Im Juli wird Thomas Jansing MAS ZFH vom Regierungsrat Appenzell Ausserrhoden zum neuen Pflegedienstleiter gewählt.
September: Fertigstellung und Inbetriebnahme von Haus IV nach Sanierung.            
2012 Der Spitalverbund Appenzell Ausserrhoden wird zu einer selbständigen öffentlich-rechtlichen Anstalt des Kantons. Der Regierungsrat Appenzell Ausserrhoden wählt den Verwaltungsrat als oberstes Führungsorgan des Spitalverbundes.
Der Regierungsrat Appenzell Ausserrhoden hat beschlossen, dem Psychiatrischen Zentrum Appenzell Ausserrhoden einen Leistungsauftrag im Bereich der Forensik zu erteilen. Dr. med. Thomas Knecht nimmt seine Tätigkeit als Leitender Arzt der neuen Abteilung Forensische Psychiatrie am 1. August auf.
September: Christian Bösch wird zum Leiter des Wohn- und Pflegezentrums gewählt und somit Mitglied der Betriebsleitung des Psychiatrischen Zentrums Appenzell Ausserrhoden.
Am 21. September erhält das Psychiatrische Zentrum Appenzell Ausserrhoden von der Weiterbildungskommission der Schweizerischen Ärztegesellschaft FMH die Anerkennung als Weiterbildungsstätte der Kategorie A  (3 Jahre stationär und ambulant).
Urs Kellenberger verlässt den Spitalverbund Appenzell Ausserrhoden als CEO.           

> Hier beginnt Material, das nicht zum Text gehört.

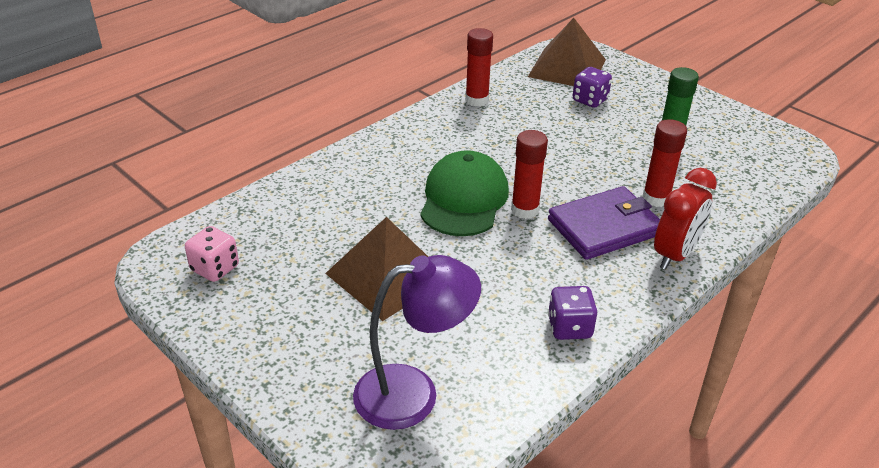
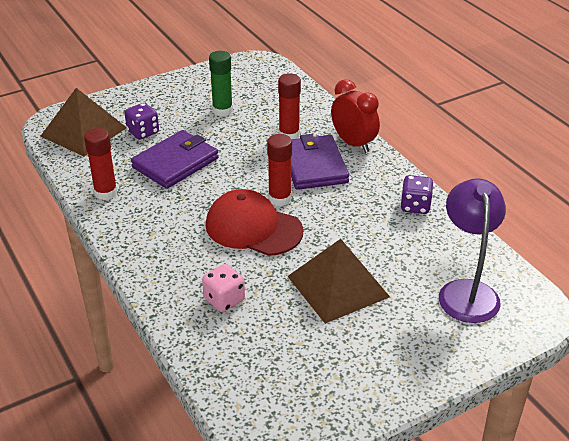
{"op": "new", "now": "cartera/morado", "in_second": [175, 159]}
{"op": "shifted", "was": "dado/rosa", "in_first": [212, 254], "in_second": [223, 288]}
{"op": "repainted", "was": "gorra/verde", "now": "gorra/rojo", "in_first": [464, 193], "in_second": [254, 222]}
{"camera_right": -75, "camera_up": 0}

2013 Januar: Dr. Jürg Nyfeler wird neuer CEO des Spitalverbundes Appenzell Ausserrhoden.
April: Beginn der Bausanierung von Haus 9.
2014 Fertigstellung Haus 9 im Juli.
Umzug der verschiedenen administrativen Bereiche des Spitalverbundes SVAR: Geschäftsleitung, Finanzen: Rechnungswesen/Patientenadministration, Informatik, Marketing/ Kommunikation, Personaldienst sowie des Ärztlichen Dienstes PZA.